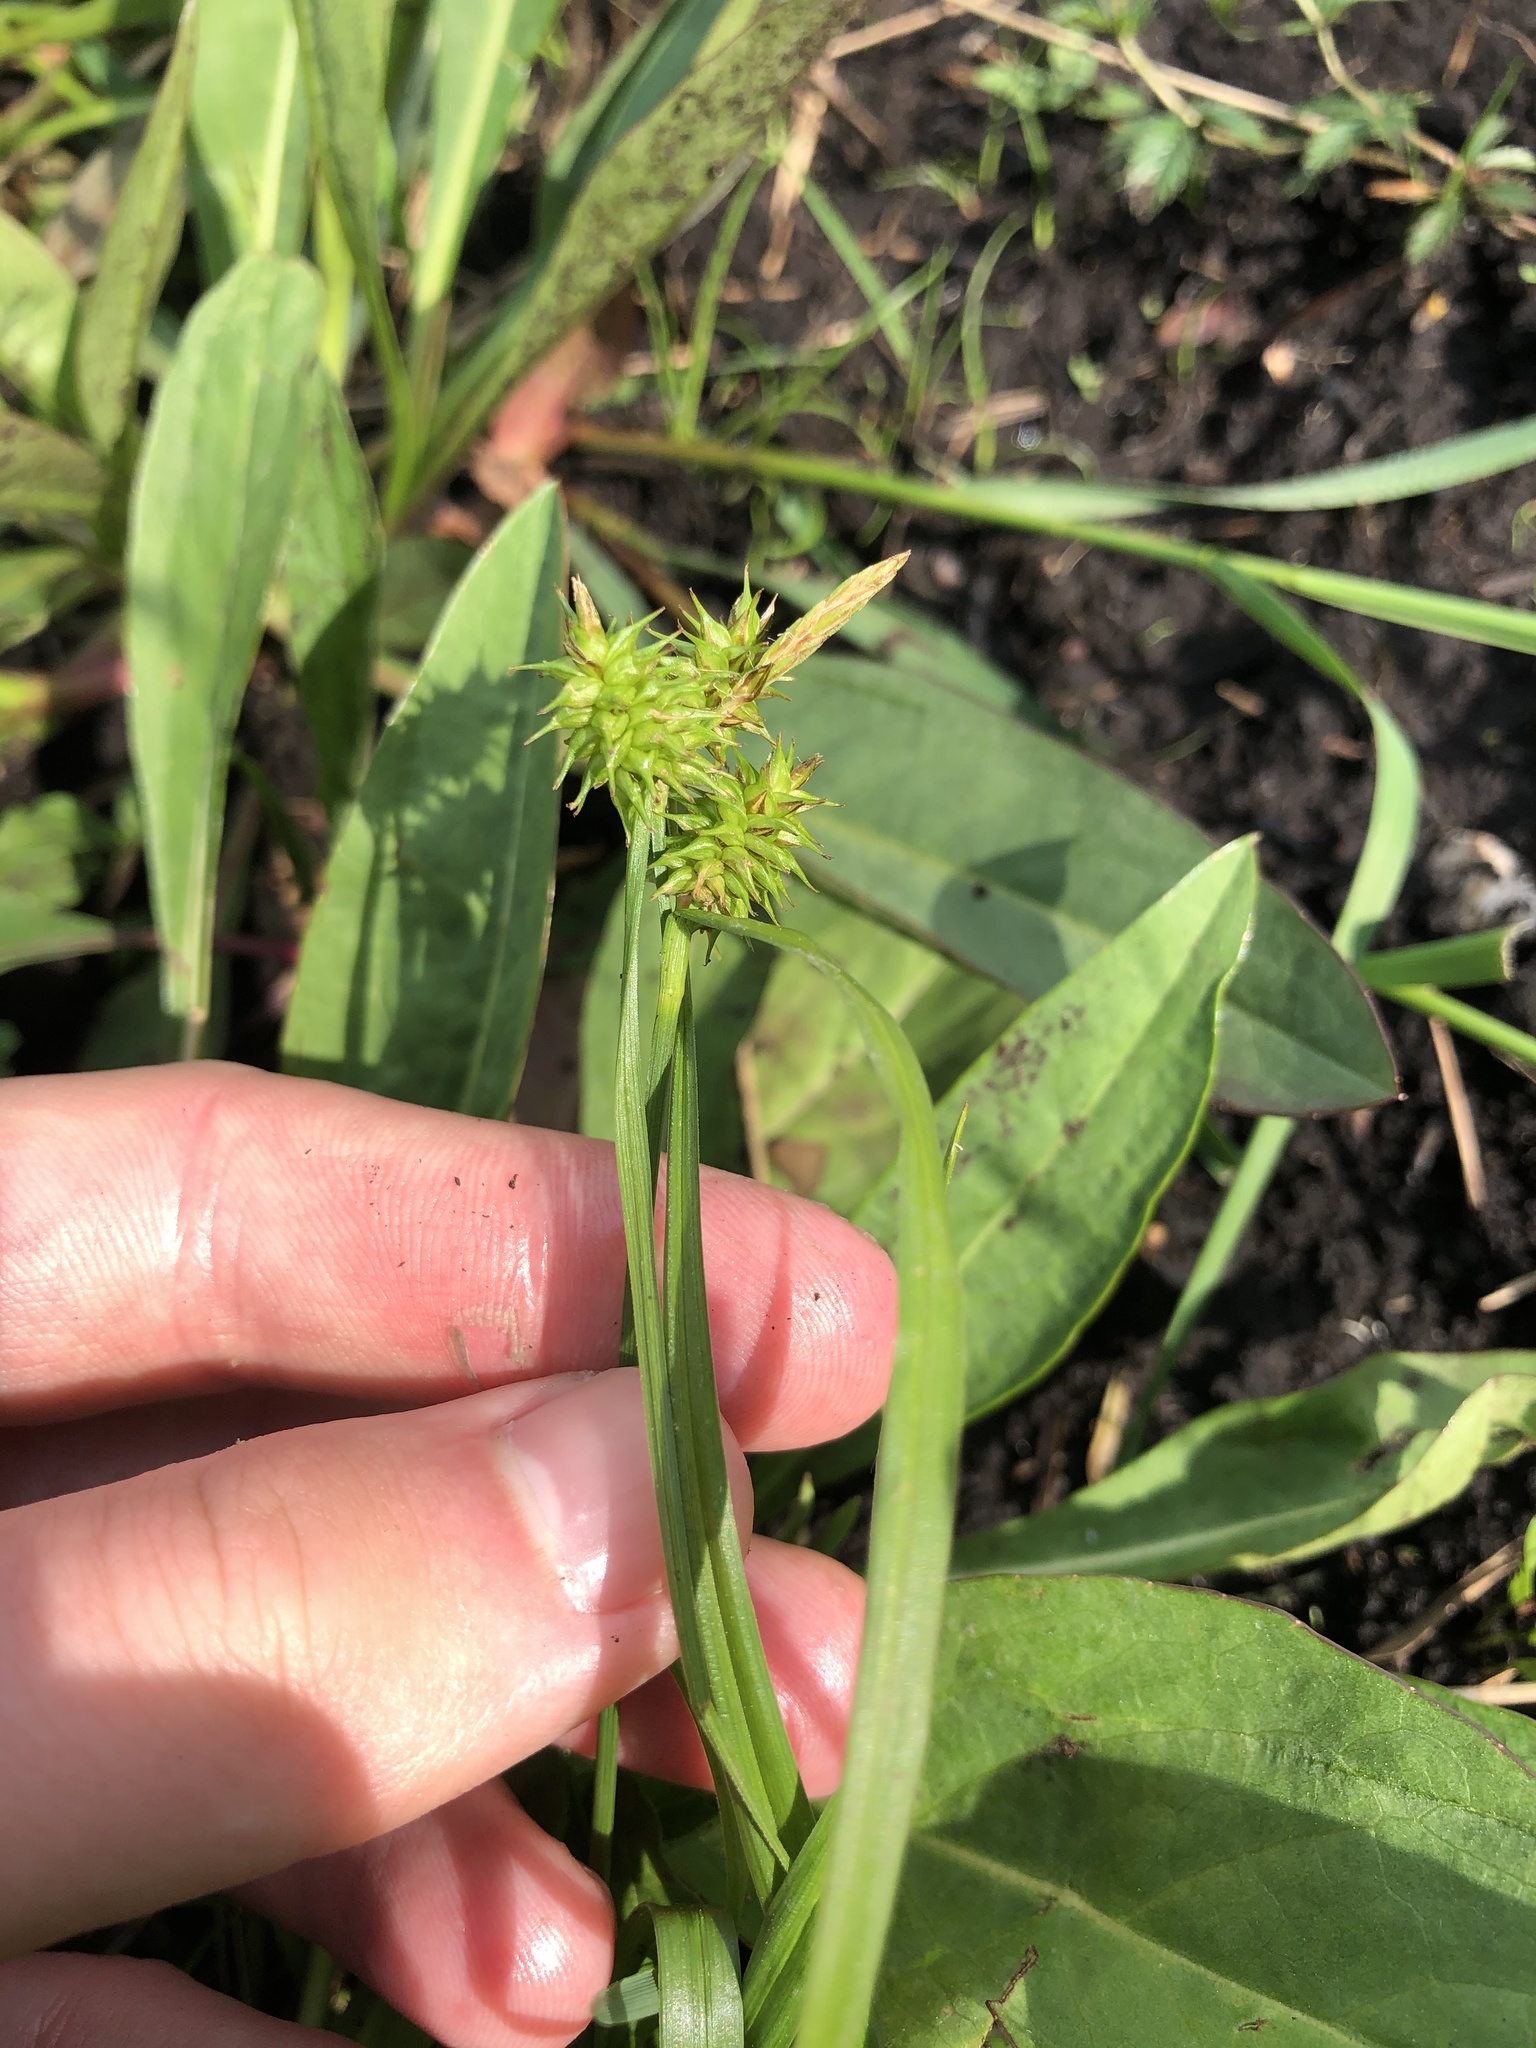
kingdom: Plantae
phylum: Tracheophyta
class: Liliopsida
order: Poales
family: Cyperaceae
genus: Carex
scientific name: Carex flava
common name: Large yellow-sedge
==*==
▶ [Objectif]:
Recopiez à l'identique toutes les lignes des données ci-dessus, en laissant l'image de côté.

▶ [Solution proposée]:
kingdom: Plantae
phylum: Tracheophyta
class: Liliopsida
order: Poales
family: Cyperaceae
genus: Carex
scientific name: Carex flava
common name: Large yellow-sedge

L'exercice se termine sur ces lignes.